Exercise aim:
Answer these questions about the Google TiSP article:
(a) What does PHDs stand for?
(b) How much funding did the 2001 plan to deliver broadband through sewers receive?
(c) What was the name of the computer-controlled robot CityNet used?

Google’s annual April Fools’ Day joke for 2007 features Google TiSP, a fictional service promising free home wireless broadband service “by connecting your commode-based TiSP wireless router to one of thousands of TiSP Access Nodes via fiber-optic cable strung through your local municipal sewage lines.” The Toilet ISP connects using the “patented GFlush™ system” that sends cabling from your TiSP router through the pipes so Google’s Plumbing Hardware Dispatchers (PHDs) can plug the line into its global data networking system. It’s worth clicking through just for the cartoon scuba diver.
It seems laughable today. But back in 2001, delivering broadband through sewers was a real business plan that received $375 million in funding. CityNet Telecom used robots to deploy fiber optic cabling through city sewer systems, avoiding the need to tear up city streets to lay fiber. There were no commode-based routers or scuba-diving network techs. Instead, CityNet used a computer-controlled robot called SAM, which allowed the company to create sewer-based networks in at least two U.S. cities.

Data for review:

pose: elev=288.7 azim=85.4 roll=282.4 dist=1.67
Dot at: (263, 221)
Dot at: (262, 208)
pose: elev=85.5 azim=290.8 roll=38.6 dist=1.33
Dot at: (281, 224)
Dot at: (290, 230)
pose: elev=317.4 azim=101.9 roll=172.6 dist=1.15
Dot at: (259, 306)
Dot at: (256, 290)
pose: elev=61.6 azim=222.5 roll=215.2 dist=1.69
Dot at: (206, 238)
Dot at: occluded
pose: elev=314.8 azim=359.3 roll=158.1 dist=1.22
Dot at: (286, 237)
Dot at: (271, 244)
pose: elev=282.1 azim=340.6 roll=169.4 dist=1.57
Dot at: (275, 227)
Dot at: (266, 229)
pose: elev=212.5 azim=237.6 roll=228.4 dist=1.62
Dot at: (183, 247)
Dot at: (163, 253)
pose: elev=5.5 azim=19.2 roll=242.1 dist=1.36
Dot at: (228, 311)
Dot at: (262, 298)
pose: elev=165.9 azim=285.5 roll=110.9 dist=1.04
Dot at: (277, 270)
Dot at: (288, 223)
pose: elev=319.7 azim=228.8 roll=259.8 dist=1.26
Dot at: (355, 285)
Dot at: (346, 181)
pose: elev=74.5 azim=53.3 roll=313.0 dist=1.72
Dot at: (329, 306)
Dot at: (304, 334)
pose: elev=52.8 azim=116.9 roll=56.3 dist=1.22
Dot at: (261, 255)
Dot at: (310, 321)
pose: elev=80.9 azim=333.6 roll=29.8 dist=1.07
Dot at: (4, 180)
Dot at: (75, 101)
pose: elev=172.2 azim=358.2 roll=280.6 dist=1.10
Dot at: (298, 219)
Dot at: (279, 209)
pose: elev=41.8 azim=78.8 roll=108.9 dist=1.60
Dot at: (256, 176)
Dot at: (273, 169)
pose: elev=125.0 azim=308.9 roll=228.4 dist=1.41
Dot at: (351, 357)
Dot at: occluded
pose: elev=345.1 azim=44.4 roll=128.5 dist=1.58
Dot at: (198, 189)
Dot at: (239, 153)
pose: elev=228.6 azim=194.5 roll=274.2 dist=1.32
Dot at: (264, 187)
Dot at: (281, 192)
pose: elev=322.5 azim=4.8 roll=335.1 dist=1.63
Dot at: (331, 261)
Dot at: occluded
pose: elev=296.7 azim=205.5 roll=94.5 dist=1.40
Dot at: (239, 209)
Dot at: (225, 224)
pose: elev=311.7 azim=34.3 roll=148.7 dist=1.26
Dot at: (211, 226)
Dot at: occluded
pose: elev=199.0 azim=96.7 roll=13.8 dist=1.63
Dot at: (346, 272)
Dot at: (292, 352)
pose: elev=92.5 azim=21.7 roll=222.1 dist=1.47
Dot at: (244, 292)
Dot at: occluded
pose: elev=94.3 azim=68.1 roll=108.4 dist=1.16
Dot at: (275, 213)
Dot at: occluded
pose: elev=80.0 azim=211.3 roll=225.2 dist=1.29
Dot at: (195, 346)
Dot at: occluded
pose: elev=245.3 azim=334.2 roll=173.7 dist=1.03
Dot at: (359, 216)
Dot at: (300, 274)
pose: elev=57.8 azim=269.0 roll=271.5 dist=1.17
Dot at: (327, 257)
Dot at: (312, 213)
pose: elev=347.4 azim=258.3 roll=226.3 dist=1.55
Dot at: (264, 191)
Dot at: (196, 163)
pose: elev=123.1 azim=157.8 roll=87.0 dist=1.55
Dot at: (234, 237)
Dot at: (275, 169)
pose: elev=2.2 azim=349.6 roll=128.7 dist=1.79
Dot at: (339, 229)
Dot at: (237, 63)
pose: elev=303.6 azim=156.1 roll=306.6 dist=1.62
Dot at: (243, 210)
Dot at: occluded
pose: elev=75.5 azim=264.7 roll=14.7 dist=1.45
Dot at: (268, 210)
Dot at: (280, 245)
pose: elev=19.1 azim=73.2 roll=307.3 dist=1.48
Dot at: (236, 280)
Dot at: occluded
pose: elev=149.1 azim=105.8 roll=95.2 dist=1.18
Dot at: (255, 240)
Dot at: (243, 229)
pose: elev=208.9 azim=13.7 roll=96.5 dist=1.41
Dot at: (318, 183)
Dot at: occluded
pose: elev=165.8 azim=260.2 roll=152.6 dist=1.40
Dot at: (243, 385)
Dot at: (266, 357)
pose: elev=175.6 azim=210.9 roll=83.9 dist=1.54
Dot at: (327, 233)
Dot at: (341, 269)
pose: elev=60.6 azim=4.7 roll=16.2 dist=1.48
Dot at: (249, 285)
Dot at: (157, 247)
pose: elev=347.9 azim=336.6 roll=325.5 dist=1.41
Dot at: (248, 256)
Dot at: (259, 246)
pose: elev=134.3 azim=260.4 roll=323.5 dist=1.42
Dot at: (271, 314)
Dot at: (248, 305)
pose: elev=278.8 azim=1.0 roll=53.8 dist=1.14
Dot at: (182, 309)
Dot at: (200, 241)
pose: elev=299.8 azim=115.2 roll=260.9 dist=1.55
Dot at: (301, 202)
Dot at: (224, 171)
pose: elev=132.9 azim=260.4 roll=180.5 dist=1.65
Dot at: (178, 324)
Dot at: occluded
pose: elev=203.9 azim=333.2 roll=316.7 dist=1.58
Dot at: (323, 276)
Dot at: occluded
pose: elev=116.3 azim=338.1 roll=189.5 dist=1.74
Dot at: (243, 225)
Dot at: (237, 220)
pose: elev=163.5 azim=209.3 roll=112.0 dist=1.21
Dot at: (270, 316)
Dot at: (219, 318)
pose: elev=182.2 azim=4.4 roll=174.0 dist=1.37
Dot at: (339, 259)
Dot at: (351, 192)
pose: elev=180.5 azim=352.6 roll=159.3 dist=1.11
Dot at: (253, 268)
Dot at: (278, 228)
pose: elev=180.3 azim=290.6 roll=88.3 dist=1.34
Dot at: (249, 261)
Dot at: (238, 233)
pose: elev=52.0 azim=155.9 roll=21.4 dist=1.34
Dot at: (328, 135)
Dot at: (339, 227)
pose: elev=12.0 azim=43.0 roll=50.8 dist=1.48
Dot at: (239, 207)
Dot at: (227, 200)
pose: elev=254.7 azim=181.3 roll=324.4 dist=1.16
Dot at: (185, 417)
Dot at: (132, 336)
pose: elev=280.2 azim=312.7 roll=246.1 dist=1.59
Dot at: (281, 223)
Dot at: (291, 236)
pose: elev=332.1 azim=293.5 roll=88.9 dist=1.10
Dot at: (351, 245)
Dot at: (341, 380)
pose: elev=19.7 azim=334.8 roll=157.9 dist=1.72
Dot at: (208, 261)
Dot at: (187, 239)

Exercise result:
(a) Plumbing Hardware Dispatchers
(b) $375 million
(c) SAM